EXERCISE REQUIREMENTS: From start to end, print the entire listing below exactly.

-------

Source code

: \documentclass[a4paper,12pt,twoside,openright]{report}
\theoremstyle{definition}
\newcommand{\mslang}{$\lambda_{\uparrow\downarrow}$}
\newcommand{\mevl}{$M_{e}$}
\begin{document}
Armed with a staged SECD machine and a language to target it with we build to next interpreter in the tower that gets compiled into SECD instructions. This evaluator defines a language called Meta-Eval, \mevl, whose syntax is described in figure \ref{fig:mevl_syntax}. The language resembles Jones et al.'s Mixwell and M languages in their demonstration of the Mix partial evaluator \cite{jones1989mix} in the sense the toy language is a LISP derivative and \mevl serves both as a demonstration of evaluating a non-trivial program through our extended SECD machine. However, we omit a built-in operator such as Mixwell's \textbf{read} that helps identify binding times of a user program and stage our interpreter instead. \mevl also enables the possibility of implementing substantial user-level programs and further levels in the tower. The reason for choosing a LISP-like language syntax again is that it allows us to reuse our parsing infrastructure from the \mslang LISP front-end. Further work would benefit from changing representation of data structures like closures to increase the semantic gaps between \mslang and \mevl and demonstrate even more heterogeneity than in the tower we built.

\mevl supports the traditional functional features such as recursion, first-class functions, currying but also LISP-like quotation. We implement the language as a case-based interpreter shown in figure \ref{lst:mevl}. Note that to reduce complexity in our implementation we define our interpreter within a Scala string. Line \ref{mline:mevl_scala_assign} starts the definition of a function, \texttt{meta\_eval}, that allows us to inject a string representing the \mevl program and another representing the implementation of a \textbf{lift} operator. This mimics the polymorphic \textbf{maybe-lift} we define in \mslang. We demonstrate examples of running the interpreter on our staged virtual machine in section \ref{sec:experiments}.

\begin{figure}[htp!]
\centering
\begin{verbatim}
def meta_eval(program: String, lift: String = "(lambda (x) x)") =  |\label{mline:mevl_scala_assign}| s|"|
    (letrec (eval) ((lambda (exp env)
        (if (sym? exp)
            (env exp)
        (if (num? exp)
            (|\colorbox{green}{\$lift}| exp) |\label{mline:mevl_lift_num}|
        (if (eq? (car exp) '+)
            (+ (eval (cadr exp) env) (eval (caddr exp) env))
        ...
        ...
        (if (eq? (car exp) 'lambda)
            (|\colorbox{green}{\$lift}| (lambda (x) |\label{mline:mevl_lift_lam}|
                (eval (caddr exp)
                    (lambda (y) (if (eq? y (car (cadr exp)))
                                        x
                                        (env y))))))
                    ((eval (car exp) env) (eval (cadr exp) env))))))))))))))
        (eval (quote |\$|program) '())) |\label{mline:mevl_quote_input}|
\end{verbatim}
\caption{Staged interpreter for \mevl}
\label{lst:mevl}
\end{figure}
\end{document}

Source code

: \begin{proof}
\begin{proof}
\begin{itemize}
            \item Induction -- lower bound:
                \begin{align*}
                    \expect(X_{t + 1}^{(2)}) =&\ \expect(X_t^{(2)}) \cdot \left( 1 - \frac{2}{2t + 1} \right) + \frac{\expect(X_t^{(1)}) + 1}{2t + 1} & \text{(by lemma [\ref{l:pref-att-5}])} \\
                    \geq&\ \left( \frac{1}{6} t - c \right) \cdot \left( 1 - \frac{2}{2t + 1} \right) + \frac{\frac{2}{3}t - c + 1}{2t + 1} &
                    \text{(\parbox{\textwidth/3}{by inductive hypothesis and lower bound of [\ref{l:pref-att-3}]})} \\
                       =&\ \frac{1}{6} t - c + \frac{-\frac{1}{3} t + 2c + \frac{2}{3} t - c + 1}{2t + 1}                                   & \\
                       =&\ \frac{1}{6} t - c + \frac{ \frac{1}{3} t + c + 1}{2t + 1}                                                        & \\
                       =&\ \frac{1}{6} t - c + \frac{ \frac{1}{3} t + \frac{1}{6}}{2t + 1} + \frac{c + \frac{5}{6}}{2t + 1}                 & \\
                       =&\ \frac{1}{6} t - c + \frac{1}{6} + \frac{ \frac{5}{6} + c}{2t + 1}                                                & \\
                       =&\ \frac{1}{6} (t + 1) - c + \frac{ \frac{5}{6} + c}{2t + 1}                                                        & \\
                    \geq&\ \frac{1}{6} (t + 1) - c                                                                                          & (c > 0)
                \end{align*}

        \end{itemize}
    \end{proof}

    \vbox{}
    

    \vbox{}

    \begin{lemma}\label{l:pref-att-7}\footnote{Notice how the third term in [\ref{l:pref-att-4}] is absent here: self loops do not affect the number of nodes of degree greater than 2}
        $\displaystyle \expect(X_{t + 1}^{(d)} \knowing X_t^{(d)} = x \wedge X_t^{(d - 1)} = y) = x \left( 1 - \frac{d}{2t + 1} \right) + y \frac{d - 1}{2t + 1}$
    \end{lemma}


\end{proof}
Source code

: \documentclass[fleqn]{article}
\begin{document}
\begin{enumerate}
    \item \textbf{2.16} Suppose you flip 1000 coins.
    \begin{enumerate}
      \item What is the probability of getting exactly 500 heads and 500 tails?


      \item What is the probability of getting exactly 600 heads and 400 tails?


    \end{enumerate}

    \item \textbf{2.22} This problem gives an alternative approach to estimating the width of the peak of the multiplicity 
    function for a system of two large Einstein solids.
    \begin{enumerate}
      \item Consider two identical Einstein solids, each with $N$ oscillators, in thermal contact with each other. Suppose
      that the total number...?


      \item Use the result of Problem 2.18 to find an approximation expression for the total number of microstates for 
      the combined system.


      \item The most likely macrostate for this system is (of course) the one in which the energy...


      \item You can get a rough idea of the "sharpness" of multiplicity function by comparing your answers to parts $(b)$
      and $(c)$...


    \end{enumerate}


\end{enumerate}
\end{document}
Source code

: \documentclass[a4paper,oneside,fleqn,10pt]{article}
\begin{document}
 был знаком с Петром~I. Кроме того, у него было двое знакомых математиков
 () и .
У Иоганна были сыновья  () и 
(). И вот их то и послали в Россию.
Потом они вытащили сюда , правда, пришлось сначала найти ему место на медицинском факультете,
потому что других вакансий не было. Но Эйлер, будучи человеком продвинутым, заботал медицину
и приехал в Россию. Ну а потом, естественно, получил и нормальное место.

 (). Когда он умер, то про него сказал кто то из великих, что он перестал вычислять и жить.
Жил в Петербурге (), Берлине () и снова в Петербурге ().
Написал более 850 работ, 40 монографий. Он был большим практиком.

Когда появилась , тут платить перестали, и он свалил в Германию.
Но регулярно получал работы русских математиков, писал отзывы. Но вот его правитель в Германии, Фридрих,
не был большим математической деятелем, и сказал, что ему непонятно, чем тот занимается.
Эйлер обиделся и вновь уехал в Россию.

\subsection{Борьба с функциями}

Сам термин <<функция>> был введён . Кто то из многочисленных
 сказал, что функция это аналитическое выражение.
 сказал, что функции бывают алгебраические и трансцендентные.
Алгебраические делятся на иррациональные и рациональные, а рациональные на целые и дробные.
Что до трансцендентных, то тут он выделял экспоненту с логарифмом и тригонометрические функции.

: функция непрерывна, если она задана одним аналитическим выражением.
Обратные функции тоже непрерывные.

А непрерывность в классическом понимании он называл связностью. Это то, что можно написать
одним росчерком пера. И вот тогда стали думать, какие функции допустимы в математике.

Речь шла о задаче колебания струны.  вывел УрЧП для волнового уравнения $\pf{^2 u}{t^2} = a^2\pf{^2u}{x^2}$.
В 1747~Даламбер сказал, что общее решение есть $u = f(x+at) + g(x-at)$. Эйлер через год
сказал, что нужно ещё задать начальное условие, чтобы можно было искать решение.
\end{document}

-------

ANSWER SECTION:
Source code

: \documentclass[a4paper,12pt,twoside,openright]{report}
\theoremstyle{definition}
\newcommand{\mslang}{$\lambda_{\uparrow\downarrow}$}
\newcommand{\mevl}{$M_{e}$}
\begin{document}
Armed with a staged SECD machine and a language to target it with we build to next interpreter in the tower that gets compiled into SECD instructions. This evaluator defines a language called Meta-Eval, \mevl, whose syntax is described in figure \ref{fig:mevl_syntax}. The language resembles Jones et al.'s Mixwell and M languages in their demonstration of the Mix partial evaluator \cite{jones1989mix} in the sense the toy language is a LISP derivative and \mevl serves both as a demonstration of evaluating a non-trivial program through our extended SECD machine. However, we omit a built-in operator such as Mixwell's \textbf{read} that helps identify binding times of a user program and stage our interpreter instead. \mevl also enables the possibility of implementing substantial user-level programs and further levels in the tower. The reason for choosing a LISP-like language syntax again is that it allows us to reuse our parsing infrastructure from the \mslang LISP front-end. Further work would benefit from changing representation of data structures like closures to increase the semantic gaps between \mslang and \mevl and demonstrate even more heterogeneity than in the tower we built.

\mevl supports the traditional functional features such as recursion, first-class functions, currying but also LISP-like quotation. We implement the language as a case-based interpreter shown in figure \ref{lst:mevl}. Note that to reduce complexity in our implementation we define our interpreter within a Scala string. Line \ref{mline:mevl_scala_assign} starts the definition of a function, \texttt{meta\_eval}, that allows us to inject a string representing the \mevl program and another representing the implementation of a \textbf{lift} operator. This mimics the polymorphic \textbf{maybe-lift} we define in \mslang. We demonstrate examples of running the interpreter on our staged virtual machine in section \ref{sec:experiments}.

\begin{figure}[htp!]
\centering
\begin{verbatim}
def meta_eval(program: String, lift: String = "(lambda (x) x)") =  |\label{mline:mevl_scala_assign}| s|"|
    (letrec (eval) ((lambda (exp env)
        (if (sym? exp)
            (env exp)
        (if (num? exp)
            (|\colorbox{green}{\$lift}| exp) |\label{mline:mevl_lift_num}|
        (if (eq? (car exp) '+)
            (+ (eval (cadr exp) env) (eval (caddr exp) env))
        ...
        ...
        (if (eq? (car exp) 'lambda)
            (|\colorbox{green}{\$lift}| (lambda (x) |\label{mline:mevl_lift_lam}|
                (eval (caddr exp)
                    (lambda (y) (if (eq? y (car (cadr exp)))
                                        x
                                        (env y))))))
                    ((eval (car exp) env) (eval (cadr exp) env))))))))))))))
        (eval (quote |\$|program) '())) |\label{mline:mevl_quote_input}|
\end{verbatim}
\caption{Staged interpreter for \mevl}
\label{lst:mevl}
\end{figure}
\end{document}

Source code

: \begin{proof}
\begin{proof}
\begin{itemize}
            \item Induction -- lower bound:
                \begin{align*}
                    \expect(X_{t + 1}^{(2)}) =&\ \expect(X_t^{(2)}) \cdot \left( 1 - \frac{2}{2t + 1} \right) + \frac{\expect(X_t^{(1)}) + 1}{2t + 1} & \text{(by lemma [\ref{l:pref-att-5}])} \\
                    \geq&\ \left( \frac{1}{6} t - c \right) \cdot \left( 1 - \frac{2}{2t + 1} \right) + \frac{\frac{2}{3}t - c + 1}{2t + 1} &
                    \text{(\parbox{\textwidth/3}{by inductive hypothesis and lower bound of [\ref{l:pref-att-3}]})} \\
                       =&\ \frac{1}{6} t - c + \frac{-\frac{1}{3} t + 2c + \frac{2}{3} t - c + 1}{2t + 1}                                   & \\
                       =&\ \frac{1}{6} t - c + \frac{ \frac{1}{3} t + c + 1}{2t + 1}                                                        & \\
                       =&\ \frac{1}{6} t - c + \frac{ \frac{1}{3} t + \frac{1}{6}}{2t + 1} + \frac{c + \frac{5}{6}}{2t + 1}                 & \\
                       =&\ \frac{1}{6} t - c + \frac{1}{6} + \frac{ \frac{5}{6} + c}{2t + 1}                                                & \\
                       =&\ \frac{1}{6} (t + 1) - c + \frac{ \frac{5}{6} + c}{2t + 1}                                                        & \\
                    \geq&\ \frac{1}{6} (t + 1) - c                                                                                          & (c > 0)
                \end{align*}

        \end{itemize}
    \end{proof}

    \vbox{}
    

    \vbox{}

    \begin{lemma}\label{l:pref-att-7}\footnote{Notice how the third term in [\ref{l:pref-att-4}] is absent here: self loops do not affect the number of nodes of degree greater than 2}
        $\displaystyle \expect(X_{t + 1}^{(d)} \knowing X_t^{(d)} = x \wedge X_t^{(d - 1)} = y) = x \left( 1 - \frac{d}{2t + 1} \right) + y \frac{d - 1}{2t + 1}$
    \end{lemma}


\end{proof}
Source code

: \documentclass[fleqn]{article}
\begin{document}
\begin{enumerate}
    \item \textbf{2.16} Suppose you flip 1000 coins.
    \begin{enumerate}
      \item What is the probability of getting exactly 500 heads and 500 tails?


      \item What is the probability of getting exactly 600 heads and 400 tails?


    \end{enumerate}

    \item \textbf{2.22} This problem gives an alternative approach to estimating the width of the peak of the multiplicity 
    function for a system of two large Einstein solids.
    \begin{enumerate}
      \item Consider two identical Einstein solids, each with $N$ oscillators, in thermal contact with each other. Suppose
      that the total number...?


      \item Use the result of Problem 2.18 to find an approximation expression for the total number of microstates for 
      the combined system.


      \item The most likely macrostate for this system is (of course) the one in which the energy...


      \item You can get a rough idea of the "sharpness" of multiplicity function by comparing your answers to parts $(b)$
      and $(c)$...


    \end{enumerate}


\end{enumerate}
\end{document}
Source code

: \documentclass[a4paper,oneside,fleqn,10pt]{article}
\begin{document}
 был знаком с Петром~I. Кроме того, у него было двое знакомых математиков
 () и .
У Иоганна были сыновья  () и 
(). И вот их то и послали в Россию.
Потом они вытащили сюда , правда, пришлось сначала найти ему место на медицинском факультете,
потому что других вакансий не было. Но Эйлер, будучи человеком продвинутым, заботал медицину
и приехал в Россию. Ну а потом, естественно, получил и нормальное место.

 (). Когда он умер, то про него сказал кто то из великих, что он перестал вычислять и жить.
Жил в Петербурге (), Берлине () и снова в Петербурге ().
Написал более 850 работ, 40 монографий. Он был большим практиком.

Когда появилась , тут платить перестали, и он свалил в Германию.
Но регулярно получал работы русских математиков, писал отзывы. Но вот его правитель в Германии, Фридрих,
не был большим математической деятелем, и сказал, что ему непонятно, чем тот занимается.
Эйлер обиделся и вновь уехал в Россию.

\subsection{Борьба с функциями}

Сам термин <<функция>> был введён . Кто то из многочисленных
 сказал, что функция это аналитическое выражение.
 сказал, что функции бывают алгебраические и трансцендентные.
Алгебраические делятся на иррациональные и рациональные, а рациональные на целые и дробные.
Что до трансцендентных, то тут он выделял экспоненту с логарифмом и тригонометрические функции.

: функция непрерывна, если она задана одним аналитическим выражением.
Обратные функции тоже непрерывные.

А непрерывность в классическом понимании он называл связностью. Это то, что можно написать
одним росчерком пера. И вот тогда стали думать, какие функции допустимы в математике.

Речь шла о задаче колебания струны.  вывел УрЧП для волнового уравнения $\pf{^2 u}{t^2} = a^2\pf{^2u}{x^2}$.
В 1747~Даламбер сказал, что общее решение есть $u = f(x+at) + g(x-at)$. Эйлер через год
сказал, что нужно ещё задать начальное условие, чтобы можно было искать решение.
\end{document}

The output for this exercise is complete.